Friday, January 8, 2021

Kool-aid danger

 It's one thing to drink the kool-aid. You may not be able to help that. It's another thing to start spreading it for profit.

Aside: The "kool-aid" available on social media, which captures hearts and minds in unbalanced narratives of all sorts, is all about the idea that other people are the problem, when in fact the kool-aid itself is one of various natural processes whose "taming" will point the path to better outcomes downstream.

Saturday, December 19, 2020

The hype machine

The book by this title from Sinan Aral suggests that social media might adapt their LIKE BUTTON to a set of six buttons to indicate the responder's impression that the post is liked by:

"I as an individual",
"My friends & I",
"My family & I",

"My community & I",
"My culture & I", and/or
"My profession & I".

This may seem like a benign (even superfluous) augmentation, but it's designed to shift awareness away from organism centricity to the wider range of social subsystem correlations that we'd like to nurture. Moreover, it will provide data on the shifts in focus that a given post elicits in that post's audience.

Thus for example posts that elicit a focus on politics when the topic is some natural process (like a pandemic) that we need to bring technical knowledge to bear on will automatically show up as a professional topic with few professional likes. Likewise when experts (say in astronomy) make assertions about elements of culture with which they have limited experience.

Monday, November 23, 2020

O-centricity & COVID

 The COVID-19 choices given to us by nature (not people) have always been simple: Wear masks together or shut down your economy if you don't want way more than 2 folks in the US to die every 3 minutes. 

Our organism-centric thinking instead imagines the problem is other people, e.g. (i) wanting to tell you what to do, (ii) trying to trick you into paying more taxes, or (iii) out to get your boss, etc. This latter way of thinking is an evolved trait that's had survival value in the past, but does not have survival value in this case.

Wednesday, October 21, 2020

symptom vs. disease

 Don't confuse the symptom (like a giant pus-filled pimple) with the disease. The cure for the latter likely involves constructive adaptation to the new speed at which ideas can be replicated across the globe electronically.

Saturday, October 17, 2020

what narrative to chose

This depends on the audience. An audience equipped to work toward a healthy future might be better served with balanced narratives, allowing them to make decisions based on their own interests. Such narratives are likely to focus on demographic information and on incoming data (often statistical) about processes afoot. 

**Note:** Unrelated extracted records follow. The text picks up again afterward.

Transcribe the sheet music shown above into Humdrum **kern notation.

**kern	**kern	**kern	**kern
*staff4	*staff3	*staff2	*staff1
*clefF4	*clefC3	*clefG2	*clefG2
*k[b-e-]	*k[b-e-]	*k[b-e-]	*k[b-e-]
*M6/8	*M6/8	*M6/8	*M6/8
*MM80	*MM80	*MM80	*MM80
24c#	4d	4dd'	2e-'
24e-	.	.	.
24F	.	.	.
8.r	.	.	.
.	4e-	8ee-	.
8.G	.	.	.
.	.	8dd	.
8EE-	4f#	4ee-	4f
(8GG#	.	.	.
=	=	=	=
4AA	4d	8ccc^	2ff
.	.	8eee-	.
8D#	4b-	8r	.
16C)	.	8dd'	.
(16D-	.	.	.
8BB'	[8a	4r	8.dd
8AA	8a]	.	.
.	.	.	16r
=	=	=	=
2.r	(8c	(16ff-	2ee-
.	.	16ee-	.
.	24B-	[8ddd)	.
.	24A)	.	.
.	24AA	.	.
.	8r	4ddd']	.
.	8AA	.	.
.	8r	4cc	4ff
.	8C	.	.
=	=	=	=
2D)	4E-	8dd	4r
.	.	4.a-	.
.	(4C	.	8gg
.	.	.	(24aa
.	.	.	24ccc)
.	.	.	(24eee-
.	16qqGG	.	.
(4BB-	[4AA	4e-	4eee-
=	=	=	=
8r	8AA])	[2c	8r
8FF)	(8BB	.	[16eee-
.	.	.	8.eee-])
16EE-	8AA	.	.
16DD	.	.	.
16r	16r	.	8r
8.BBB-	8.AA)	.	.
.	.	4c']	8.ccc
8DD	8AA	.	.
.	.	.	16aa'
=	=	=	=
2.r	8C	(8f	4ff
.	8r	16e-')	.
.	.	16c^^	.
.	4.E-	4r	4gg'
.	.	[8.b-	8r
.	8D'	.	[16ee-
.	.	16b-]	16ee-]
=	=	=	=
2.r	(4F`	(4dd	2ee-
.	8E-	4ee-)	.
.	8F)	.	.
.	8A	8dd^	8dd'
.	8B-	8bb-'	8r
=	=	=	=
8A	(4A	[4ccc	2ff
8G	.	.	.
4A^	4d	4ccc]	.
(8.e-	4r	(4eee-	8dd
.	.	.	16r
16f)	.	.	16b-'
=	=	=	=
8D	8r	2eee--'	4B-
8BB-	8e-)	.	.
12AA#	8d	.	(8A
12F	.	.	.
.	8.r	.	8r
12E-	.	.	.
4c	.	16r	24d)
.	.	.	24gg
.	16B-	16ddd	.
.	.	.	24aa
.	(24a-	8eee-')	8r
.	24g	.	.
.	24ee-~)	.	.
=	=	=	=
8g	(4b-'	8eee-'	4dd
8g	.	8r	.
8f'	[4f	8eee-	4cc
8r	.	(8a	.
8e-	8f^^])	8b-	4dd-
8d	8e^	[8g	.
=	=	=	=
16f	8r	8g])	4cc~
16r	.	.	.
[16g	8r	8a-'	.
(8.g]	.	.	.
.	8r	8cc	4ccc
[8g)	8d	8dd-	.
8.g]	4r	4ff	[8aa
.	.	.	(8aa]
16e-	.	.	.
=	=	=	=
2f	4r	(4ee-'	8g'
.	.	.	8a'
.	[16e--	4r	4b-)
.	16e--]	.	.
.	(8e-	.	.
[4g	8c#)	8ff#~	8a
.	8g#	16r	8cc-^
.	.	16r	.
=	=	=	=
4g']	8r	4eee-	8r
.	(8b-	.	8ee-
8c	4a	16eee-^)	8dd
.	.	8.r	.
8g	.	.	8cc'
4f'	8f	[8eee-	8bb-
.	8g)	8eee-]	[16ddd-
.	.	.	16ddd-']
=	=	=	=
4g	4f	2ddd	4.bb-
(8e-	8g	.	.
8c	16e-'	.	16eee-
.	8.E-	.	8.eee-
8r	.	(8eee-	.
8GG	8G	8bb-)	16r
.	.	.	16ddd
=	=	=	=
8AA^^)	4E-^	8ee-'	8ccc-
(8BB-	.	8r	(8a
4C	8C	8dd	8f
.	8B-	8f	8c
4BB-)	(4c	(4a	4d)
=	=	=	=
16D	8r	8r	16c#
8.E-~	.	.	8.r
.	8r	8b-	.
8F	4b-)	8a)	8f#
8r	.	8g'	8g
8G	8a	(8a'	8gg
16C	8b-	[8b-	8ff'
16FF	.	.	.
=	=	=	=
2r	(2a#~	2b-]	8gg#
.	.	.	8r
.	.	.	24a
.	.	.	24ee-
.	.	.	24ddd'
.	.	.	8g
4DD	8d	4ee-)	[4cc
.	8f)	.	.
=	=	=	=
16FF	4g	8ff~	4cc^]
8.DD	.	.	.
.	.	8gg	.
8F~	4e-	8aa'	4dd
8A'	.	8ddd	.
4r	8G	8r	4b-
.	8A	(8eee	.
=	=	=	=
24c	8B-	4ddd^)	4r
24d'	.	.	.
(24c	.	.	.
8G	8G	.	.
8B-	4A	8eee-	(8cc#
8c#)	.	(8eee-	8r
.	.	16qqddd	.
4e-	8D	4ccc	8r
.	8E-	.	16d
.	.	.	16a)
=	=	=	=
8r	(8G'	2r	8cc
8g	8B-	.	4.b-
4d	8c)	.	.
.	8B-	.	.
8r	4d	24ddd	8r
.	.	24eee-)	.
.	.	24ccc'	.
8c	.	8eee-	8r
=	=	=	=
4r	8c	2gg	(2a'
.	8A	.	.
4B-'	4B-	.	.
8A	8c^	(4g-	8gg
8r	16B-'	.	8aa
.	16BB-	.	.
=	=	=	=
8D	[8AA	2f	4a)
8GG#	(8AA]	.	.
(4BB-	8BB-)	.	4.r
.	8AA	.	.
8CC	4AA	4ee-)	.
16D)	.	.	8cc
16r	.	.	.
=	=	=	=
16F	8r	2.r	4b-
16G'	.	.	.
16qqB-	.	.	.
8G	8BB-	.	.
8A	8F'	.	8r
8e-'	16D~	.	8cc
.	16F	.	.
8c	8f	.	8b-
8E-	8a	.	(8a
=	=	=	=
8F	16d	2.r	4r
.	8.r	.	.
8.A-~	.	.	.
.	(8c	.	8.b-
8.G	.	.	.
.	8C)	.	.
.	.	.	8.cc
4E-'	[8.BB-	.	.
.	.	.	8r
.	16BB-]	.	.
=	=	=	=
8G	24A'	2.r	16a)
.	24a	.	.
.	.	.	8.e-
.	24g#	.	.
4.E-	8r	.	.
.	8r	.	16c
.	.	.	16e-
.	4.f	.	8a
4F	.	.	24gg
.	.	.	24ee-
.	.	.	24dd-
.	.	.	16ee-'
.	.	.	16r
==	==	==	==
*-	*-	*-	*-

If you instead want to decide for (e.g. to simply manipulate) an audience, your narrative should be one-sided and focus on personalities or organism-centric anecdote i.e. on paleolithic triggers like fear, "bad-guys", and xenophobia. In this electronic information age, the gullibility of audiences to these strategies has proven itself again and again, from the invention of radio in the early 20th century through to today's internet of social media.

Tuesday, October 6, 2020

cartoon obsession

Leadership concepts evolved in modest-sized groups and communities, but modern communications extends them to larger communities where leadership becomes a media figment rather than a relationship. 

The mismatch is especially apparent in election years, because figment promotion eclipses the statistical  process challenges that are hitting our communities where it hurts.  

Hence discussion of mindfulness, measurement, and mitigation of the latter might be worth a bit more attention, even if there is a windfall in money for cartoons.


Thursday, August 27, 2020

the anecdote lurch

Data on whole communities is something that can provide a heads up on trends in community health on all levels. Alas, our visceral reactions are more attuned to anecdote than to "data about many". 

Electronic media (starting with radio, then TV and now the internet) are therefore able to trigger visceral reaction to anecdote, while the "data about many" (which signals real developments in the bottom line) is ignored. The result is a plethora of unbalanced narratives with strong feelings on all sides, which are often uninformed to the real trends and issues tht we'd all like to manage.